Mortal Kombat X: The psychopaths came in three-by-three

We’ll be sure to toe the line of decency with this one, but there are obviously varying definitions of the word ‘hardcore’. Be it horror movies, exercise, gaming or the other thing you’re thinking of, the term means different things to different people. Mortal Kombat is a series which has always checked the box when viewed from the ‘graphic content’ perspective, but it’s also historically been looked down on by certain fighting game devotees. Partly that’s down to the somewhat gimmicky nature of all that viscera, but it’s also been a symptom of the basic gameplay building blocks, which prioritised style over substance.

X marks the spot where things change, as this instalment will see that hardcore community catered for better than ever before. It’s not just in the increased level of frame data that can be analysed from the in-game menus (sexy as that may be), but in the headline change from the last MK. We already know that this time out each kombatant (ugh) has three variations, but this was a move made specifically with high-level players in mind.

“The hardcore guys talk about match-ups they rank all the characters depending on which is better than which,” says creative director and series co-creator Ed Boon. “But some people just love a certain character, and so we asked: ‘What can we do to make ‘x’ a better match-up with others?’ So we came up with the different versions, and that spiderwebbed into doing every character like that.”

What have the elite guys made of this so far? “[They’ve been] very positive. Very, very excited. There’s always people who go, ‘Ah no, it’s going to be hard to balance’ and it will be! But at the same time, to just do the last game with prettier graphics… that is the way we’ll just fall off into obscurity.”

Tug of gore
While we clearly know our Raiden from our rye bread, Evo Championship glory isn’t likely to be one of OPM’s 2015 achievements. Fortunately the tweaks to the MK formula benefit everyone, as the result is a game that’s smoother, more finely tuned and, actually, more approachable.

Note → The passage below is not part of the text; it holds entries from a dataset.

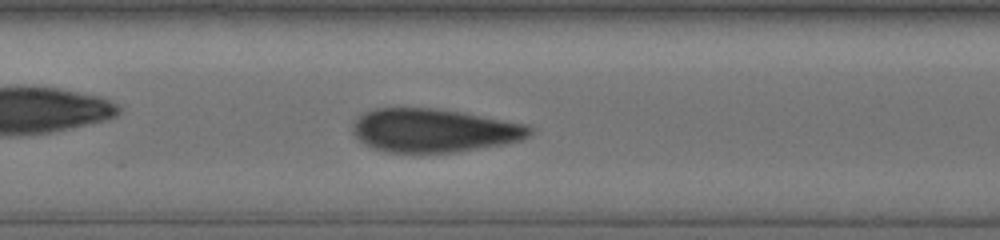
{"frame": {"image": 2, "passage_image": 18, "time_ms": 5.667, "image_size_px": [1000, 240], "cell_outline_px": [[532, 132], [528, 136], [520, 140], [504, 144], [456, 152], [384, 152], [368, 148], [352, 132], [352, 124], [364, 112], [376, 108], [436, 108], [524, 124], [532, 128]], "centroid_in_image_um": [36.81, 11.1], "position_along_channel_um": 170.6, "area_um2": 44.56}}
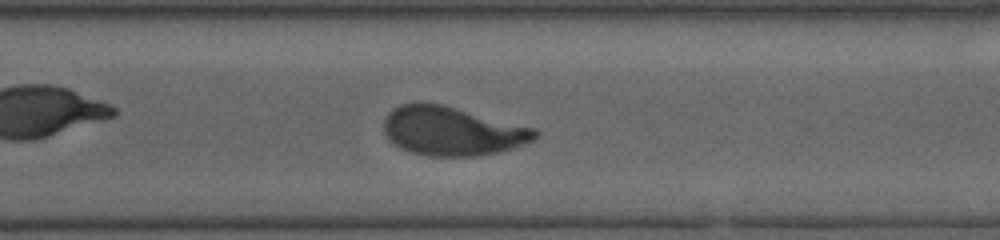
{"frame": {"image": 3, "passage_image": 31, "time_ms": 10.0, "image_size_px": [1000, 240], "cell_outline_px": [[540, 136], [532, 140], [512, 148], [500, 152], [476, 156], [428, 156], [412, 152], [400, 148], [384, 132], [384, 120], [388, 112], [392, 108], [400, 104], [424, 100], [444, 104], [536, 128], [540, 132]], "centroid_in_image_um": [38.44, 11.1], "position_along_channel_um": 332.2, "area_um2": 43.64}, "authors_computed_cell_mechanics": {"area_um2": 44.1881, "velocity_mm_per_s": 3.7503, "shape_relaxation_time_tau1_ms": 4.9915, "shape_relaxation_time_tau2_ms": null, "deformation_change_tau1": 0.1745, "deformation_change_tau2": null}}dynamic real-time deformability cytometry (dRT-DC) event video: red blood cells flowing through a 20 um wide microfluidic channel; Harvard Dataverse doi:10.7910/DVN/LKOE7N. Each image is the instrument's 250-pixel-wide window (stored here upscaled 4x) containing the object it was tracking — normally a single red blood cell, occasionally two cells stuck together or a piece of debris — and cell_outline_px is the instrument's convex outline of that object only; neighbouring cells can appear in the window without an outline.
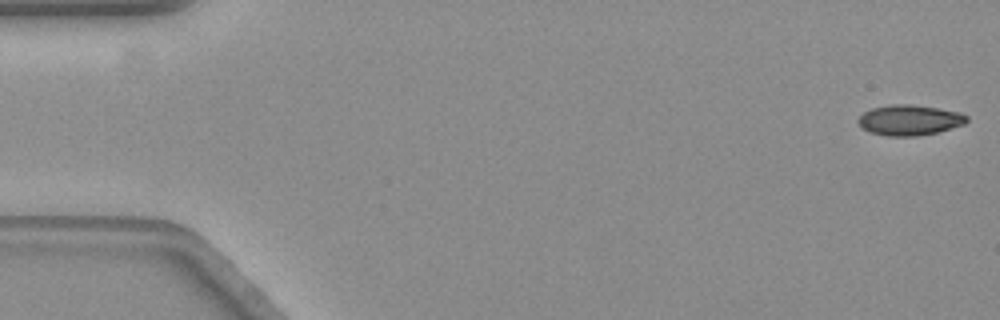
{"species": "common noctule bat (a hibernating species)", "species_latin": "Nyctalus noctula", "temperature_condition": "warm", "stored_images_in_passage": 17, "camera_frame_rate_fps": 3000, "um_per_image_px": 0.085, "animal": {"sex": "female", "body_mass_g": 19.3, "forearm_length_mm": 54.1}, "frame": {"image": 1, "passage_image": 1, "time_ms": 0.0, "image_size_px": [1000, 320], "cell_outline_px": [[968, 120], [964, 124], [936, 132], [916, 136], [888, 136], [872, 132], [864, 128], [856, 120], [864, 112], [872, 108], [892, 104], [912, 104], [960, 112], [968, 116]], "centroid_in_image_um": [77.32, 10.2], "position_along_channel_um": 7.7, "area_um2": 19.02}}
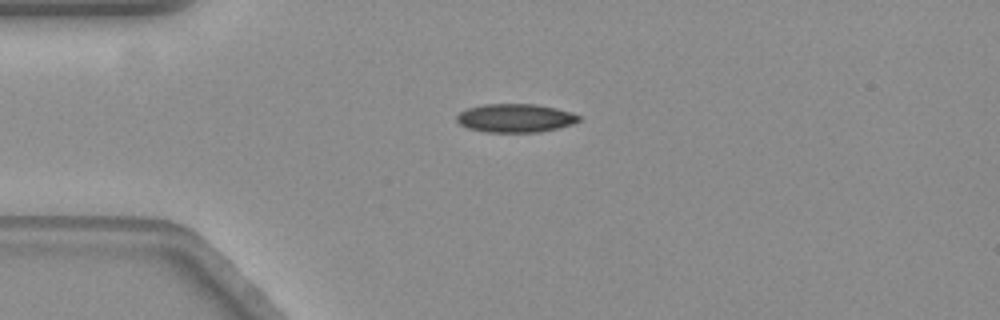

Different character variations mean that you can better find one that suits your preferred playstyle, and also mean you have more recourse should you come up against an opponent who you’re having trouble with. After several hours of hands-on time we’ve already felt the ebb-and-flow of repeated fights against the same human foe, with both of you getting to grips with how to use each fighter’s distinctions.

But MKX is also emphasising the benefits of player collaboration, via the all-new Factions mode. An umbrella term for the game’s online structure, when you login you’ll be asked to choose one of five clans to join. Do so and you’ll be allied with everyone else who picked similarly while a metagame plays out for a predetermined length of time. During this all of your in-game actions, across both single-player and multiplayer, will contribute to your crew’s total, with a winner being declared at the
end. You’ll even be able to dive into 5v5 team battles with chosen friends, taking on another Faction directly.

Guts check
Variations aside, the other individual changes from MK9 aren’t exactly eye popping (even if certain Fatalities most certainly, and literally, are). Bringing back the run button, introducing a stamina gauge: it’s hardly the stuff of mic drops. But get stuck in and these alterations quickly add up, fusing with the horsepower of PS4 to result in a beat-’em-up that’s got the brain to match its brawn.

Victory ultimately doesn’t come down to using flashy uppercuts, it’s found in the flowing combos and an understanding of momentum. That said, when you do win you’ll still get a better look at your opponent’s anatomy than you ever truly wanted.